Three Stars That Affect Everything

Three Stars That Affect Everything


by Giada Di Stefano

Rankings impact competition across a variety of industries. Be it in the case of colleges and universities, restaurants and hotels, or books and movies, the existence of a ranking evaluating organizations along a series of parameters restricts our consideration set and help us make choices more easily. But if rankings have the power to change our behavior as customers, how do they impact the behavior of the organizations being ranked? Together with colleagues Saverio Dave Favaron and Rodolphe Durand (HEC Paris), I tackle this question in a recent working paper, where we look at how organizations modify their behavior when a new ranking, produced by a prestigious evaluator, is introduced.

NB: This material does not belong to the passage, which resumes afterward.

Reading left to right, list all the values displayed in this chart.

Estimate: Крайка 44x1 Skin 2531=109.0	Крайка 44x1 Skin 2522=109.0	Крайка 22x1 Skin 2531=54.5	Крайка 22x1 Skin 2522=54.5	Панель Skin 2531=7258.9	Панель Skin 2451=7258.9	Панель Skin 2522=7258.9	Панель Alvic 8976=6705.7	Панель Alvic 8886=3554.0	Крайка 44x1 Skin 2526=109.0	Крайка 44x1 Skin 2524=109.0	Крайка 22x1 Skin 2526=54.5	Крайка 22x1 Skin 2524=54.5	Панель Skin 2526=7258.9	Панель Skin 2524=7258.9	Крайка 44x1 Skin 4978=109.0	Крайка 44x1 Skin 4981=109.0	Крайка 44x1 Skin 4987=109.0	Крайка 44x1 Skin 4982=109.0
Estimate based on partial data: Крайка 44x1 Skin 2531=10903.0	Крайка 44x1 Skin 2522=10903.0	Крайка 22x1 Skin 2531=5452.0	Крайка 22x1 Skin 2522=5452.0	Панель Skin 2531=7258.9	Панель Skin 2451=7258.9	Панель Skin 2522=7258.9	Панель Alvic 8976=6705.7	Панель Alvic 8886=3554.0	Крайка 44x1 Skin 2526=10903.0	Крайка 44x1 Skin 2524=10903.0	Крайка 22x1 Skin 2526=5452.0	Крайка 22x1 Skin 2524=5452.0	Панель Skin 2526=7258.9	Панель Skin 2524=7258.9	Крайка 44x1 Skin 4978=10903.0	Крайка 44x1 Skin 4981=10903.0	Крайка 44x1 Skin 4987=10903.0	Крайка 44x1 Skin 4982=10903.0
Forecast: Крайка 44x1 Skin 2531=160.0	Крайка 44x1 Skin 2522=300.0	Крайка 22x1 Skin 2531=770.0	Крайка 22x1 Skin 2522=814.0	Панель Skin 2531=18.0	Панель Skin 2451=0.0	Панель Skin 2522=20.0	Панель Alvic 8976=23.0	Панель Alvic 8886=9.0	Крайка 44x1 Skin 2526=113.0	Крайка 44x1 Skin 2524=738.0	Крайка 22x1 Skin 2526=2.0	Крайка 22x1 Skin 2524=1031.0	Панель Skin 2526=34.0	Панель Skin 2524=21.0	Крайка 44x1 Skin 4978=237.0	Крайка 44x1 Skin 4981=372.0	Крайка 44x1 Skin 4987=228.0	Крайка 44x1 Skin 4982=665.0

Our investigation started on May 31, 2016, when Michael Ellis, director of the Michelin guide, announced that the first edition of the Washington D.C. Michelin Guide would be published in the fall of the same year. According to Michelin, the publication of the guide would “put the city more firmly on the world stage of great gastronomic destinations.” Press interviews released by prominent chefs, and our own interviews with food critics and restaurant managers in the weeks that followed the announcement, substantially confirmed Michelin’s expectations. As the manager of a restaurant in DC commented: “it is a significant standard for dining and so for DC to be included for the first time is a big deal.”

With the publication of the guide on October 13, 2016, Washington D.C. joined New York, San Francisco and Chicago as the fourth city considered by Michelin for its red guide. Of all restaurants in the city, only 106 were included, with 12 of these being awarded stars.
In this study, we look at how these hundred restaurants modified their behavior compared to similar D.C. restaurants that, based on their Yelp rating, price point, and cuisine style, could have made it into the guide, but were ultimately not included. We further compare included restaurants to similar restaurants located in a comparable city where Michelin did not enter (i.e., Boston).

Our results show that inclusion in the guide pushed restaurants to enact a series of “ceremonial” changes to their menus, aimed at signaling the newly acquired position and “prove” they belong to the elite of the industry. In particular, restaurants increased references to sophisticated cooking techniques and provided longer descriptions of dishes. Restaurants that were not well known in the local dining scene further emphasized the origin of the ingredients used in their dishes and reduced references to the size of portions. Finally, since both evaluated restaurants and their customers observe and react to the entry of Michelin, we examine how restaurants’ reactions change when, after the entry of Michelin, we remark a significant change in the profile of customers issuing evaluations or the content of evaluations themselves. We find that included restaurants further emphasized the origin of ingredients if, in the two months following the publication of the guide, customers’ reviews became more focused on food.

This last finding is particularly interesting as it sheds light on the existence of an interplay between the evaluations provided by professional critics and those issued by ordinary customers. As the number of industries not affected by online feedback continues to shrink, and the volume of online reviews generated each day continues to grow, organizations find themselves in a position where it is hard to dismiss the opinions customers express online as inconsequential.